So if a city believes that biking is part of a better future, it must sometimes muscle through a reluctant, rocky present. That's precisely what Bloomberg and Sadik-Khan have done, in a fine example of the way the mayor's frequent imperiousness and imperviousness to criticism can work to the city's long-term advantage. If anything, the two of them should move even faster and more boldly, but that's pure fantasy, given the opposition, bordering on hysteria, they've met so far.

"There are not only 8.4 million New Yorkers but at times 8.4 million traffic engineers," Sadik-Khan said in an interview a few weeks after our bike ride. "And we're, you know, very opinionated."

I'LL say. Her critics have brutalized her, even making inane schoolyard fun of her surname by calling her Chaka Khan, after the hefty black R&B singer. (Sadik-Khan is white and almost bony, and never belted a tune during any of our meetings.) Before Anthony Weiner's loins sundered his ambitions, he reportedly taunted Bloomberg with the promise that he would succeed him as mayor and promptly erase all the bike lanes. Additionally, a group of Brooklyn citizens with close ties to Iris Weinshall, the former transportation commissioner and wife of Chuck Schumer, filed a lawsuit against the city - dismissed by a judge last month - for its installation of a protected bike lane along Prospect Park West. And The New York Post was even more truculent, waging a constant, nasty war against Sadik-Khan, who was excoriated in one typical editorial for "turning over vast swaths of city streets to delivery boys on bikes and the occasional cool dude pedaling along in his Day-Glo tights."

Vast swaths? Day-Glo tights? Those of us on two wheels still get only a sliver of the roads, and my biking shorts are baggy and olive green, with an elastic waist.

By many credible accounts Sadik-Khan has brought some of this misery on herself, with a style that can be impatient, intolerant, moralizing. I've gotten to know her a bit, and she has a certainty that borders on righteousness and an intensity in the vicinity of mania. But that's to her credit - and our benefit. New York needs visionaries who won't simply let things be.

§ **Entries shown**
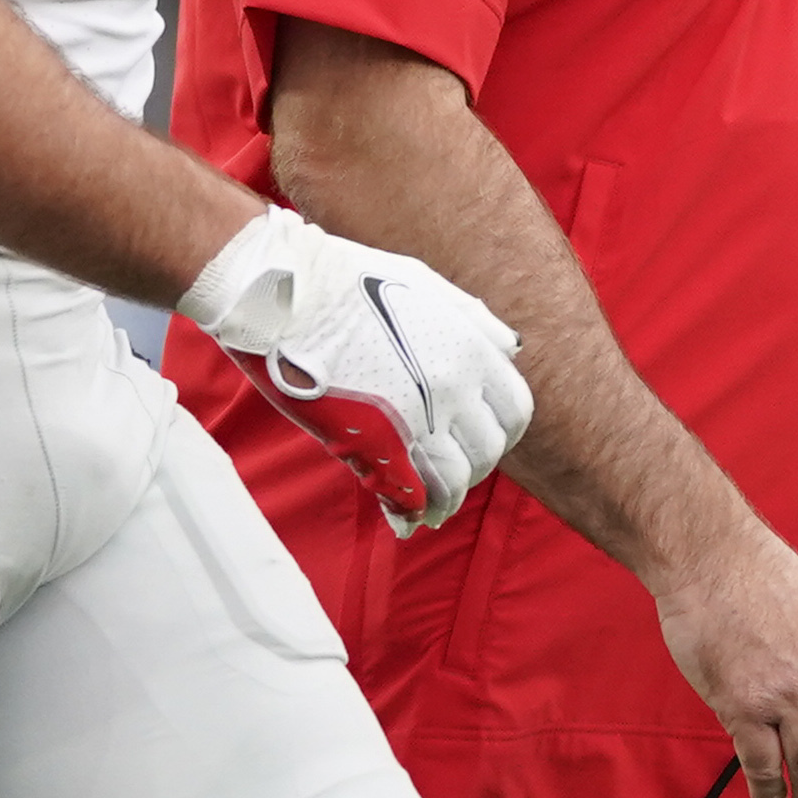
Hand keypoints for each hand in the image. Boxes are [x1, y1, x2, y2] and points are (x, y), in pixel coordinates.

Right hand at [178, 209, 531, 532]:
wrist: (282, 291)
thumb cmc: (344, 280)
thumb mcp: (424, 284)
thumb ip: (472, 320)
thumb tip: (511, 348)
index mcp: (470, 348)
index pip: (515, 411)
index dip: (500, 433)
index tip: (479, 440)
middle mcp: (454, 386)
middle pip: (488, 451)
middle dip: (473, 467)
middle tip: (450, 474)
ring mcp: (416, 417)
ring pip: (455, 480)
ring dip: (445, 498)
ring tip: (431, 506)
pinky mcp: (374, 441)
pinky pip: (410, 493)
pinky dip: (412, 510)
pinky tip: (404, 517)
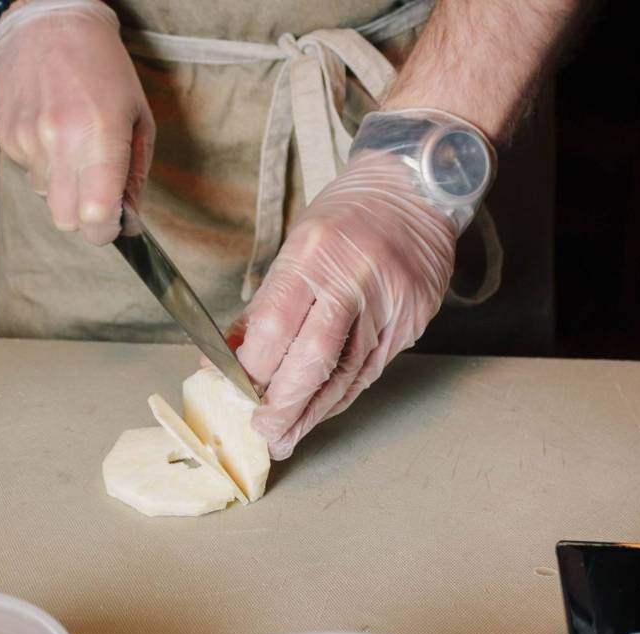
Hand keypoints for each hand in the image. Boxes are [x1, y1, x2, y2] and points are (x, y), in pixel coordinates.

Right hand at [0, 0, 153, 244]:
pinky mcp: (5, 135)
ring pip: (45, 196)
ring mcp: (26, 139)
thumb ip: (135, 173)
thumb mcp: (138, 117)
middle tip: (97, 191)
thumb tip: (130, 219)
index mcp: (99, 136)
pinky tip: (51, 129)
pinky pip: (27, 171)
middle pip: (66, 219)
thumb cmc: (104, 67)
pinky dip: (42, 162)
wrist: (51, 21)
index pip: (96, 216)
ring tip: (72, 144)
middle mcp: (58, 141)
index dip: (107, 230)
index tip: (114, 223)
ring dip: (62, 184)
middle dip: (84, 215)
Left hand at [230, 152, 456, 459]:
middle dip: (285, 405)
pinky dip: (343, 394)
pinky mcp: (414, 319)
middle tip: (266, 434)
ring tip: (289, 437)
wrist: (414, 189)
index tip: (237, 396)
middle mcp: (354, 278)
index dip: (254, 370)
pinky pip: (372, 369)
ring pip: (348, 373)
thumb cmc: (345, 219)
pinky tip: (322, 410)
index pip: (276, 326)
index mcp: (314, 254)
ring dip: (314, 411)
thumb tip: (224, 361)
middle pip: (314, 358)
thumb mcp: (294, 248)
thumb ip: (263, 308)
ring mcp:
...
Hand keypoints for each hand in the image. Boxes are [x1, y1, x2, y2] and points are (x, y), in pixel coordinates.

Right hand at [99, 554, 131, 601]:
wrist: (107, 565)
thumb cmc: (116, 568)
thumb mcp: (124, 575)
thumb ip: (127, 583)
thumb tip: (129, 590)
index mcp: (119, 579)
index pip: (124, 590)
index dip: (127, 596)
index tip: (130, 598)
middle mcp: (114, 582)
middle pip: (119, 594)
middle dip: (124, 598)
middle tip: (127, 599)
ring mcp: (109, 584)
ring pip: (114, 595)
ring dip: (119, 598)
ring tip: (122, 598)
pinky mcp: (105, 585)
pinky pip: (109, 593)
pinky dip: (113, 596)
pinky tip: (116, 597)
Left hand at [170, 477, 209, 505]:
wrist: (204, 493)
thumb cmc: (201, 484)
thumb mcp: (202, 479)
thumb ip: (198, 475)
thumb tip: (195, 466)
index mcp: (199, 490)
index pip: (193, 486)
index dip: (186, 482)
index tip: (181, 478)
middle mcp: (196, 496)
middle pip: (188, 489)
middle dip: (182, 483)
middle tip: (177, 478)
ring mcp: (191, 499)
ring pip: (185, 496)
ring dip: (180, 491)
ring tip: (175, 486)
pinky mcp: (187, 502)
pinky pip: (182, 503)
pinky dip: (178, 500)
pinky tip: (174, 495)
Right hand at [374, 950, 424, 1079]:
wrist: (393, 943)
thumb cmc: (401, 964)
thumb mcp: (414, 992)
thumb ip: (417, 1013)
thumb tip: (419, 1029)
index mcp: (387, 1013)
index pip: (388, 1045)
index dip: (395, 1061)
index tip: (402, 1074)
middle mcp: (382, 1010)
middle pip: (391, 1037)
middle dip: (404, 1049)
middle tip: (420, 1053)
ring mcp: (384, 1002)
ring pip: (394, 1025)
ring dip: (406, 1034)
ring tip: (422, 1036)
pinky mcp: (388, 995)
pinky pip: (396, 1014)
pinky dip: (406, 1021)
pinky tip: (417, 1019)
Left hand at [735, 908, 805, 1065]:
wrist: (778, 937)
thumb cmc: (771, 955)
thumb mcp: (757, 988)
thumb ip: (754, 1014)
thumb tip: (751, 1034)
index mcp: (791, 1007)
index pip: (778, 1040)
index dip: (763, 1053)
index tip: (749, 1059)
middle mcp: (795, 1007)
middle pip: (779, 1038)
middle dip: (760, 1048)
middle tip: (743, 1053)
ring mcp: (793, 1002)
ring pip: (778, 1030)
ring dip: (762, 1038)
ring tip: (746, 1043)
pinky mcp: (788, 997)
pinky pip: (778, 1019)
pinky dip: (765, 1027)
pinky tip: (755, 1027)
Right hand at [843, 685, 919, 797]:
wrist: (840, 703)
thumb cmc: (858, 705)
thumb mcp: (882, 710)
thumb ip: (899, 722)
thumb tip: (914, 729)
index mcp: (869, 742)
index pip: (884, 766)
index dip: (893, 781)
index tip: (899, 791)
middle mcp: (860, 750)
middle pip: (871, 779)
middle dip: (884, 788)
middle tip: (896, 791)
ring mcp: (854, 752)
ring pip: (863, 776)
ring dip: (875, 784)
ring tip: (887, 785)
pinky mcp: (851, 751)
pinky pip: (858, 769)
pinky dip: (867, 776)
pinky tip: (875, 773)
...
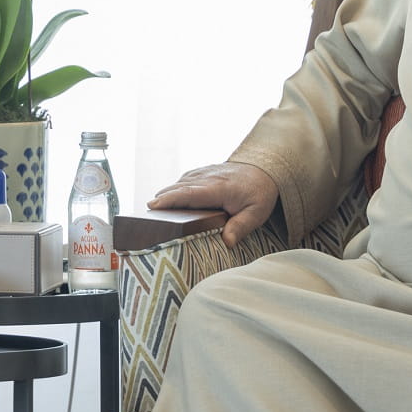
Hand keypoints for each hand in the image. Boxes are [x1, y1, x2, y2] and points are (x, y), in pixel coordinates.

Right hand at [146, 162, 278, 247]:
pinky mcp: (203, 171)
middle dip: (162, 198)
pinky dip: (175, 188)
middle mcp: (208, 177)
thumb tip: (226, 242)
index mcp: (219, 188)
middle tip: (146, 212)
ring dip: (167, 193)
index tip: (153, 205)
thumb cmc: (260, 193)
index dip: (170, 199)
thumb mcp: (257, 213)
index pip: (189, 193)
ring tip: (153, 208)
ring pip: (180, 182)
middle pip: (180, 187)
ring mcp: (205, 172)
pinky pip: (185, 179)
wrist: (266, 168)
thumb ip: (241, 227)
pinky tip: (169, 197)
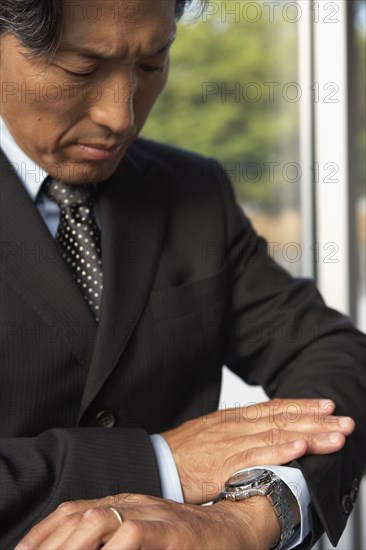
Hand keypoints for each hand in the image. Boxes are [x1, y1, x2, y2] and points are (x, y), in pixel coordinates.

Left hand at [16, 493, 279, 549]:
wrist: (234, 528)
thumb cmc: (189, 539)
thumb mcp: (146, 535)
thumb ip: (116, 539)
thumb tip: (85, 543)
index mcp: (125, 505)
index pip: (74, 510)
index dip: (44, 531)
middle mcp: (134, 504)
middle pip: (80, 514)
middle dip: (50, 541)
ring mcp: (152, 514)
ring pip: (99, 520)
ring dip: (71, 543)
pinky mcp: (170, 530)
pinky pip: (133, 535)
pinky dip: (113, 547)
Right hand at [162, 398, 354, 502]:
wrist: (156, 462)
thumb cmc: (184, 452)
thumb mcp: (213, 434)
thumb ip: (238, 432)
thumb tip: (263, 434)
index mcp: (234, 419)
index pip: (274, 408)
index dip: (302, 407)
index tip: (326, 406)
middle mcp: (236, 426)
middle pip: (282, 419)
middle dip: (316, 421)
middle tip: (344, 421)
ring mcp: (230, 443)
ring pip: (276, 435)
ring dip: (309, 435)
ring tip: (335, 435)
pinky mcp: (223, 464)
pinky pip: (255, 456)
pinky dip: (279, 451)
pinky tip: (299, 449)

§ **Exercise A**
Answer these questions from the bike-lane text:
(i) How many New Yorkers did Sadik-Khan say there are?
(ii) Along which street was the protected bike lane that prompted the lawsuit?
(iii) What color are the writer's biking shorts?
§ **Exercise B**
Update the bike-lane text between "Vast swaths? Day-Glo" and "an elastic waist.", inclusive, replacing "olive green" with "navy blue".

§ **Task output A**
(i) 8.4 million
(ii) Prospect Park West
(iii) Olive green

§ **Task output B**
Vast swaths? Day-Glo tights? Those of us on two wheels still get only a sliver of the roads, and my biking shorts are baggy and navy blue, with an elastic waist.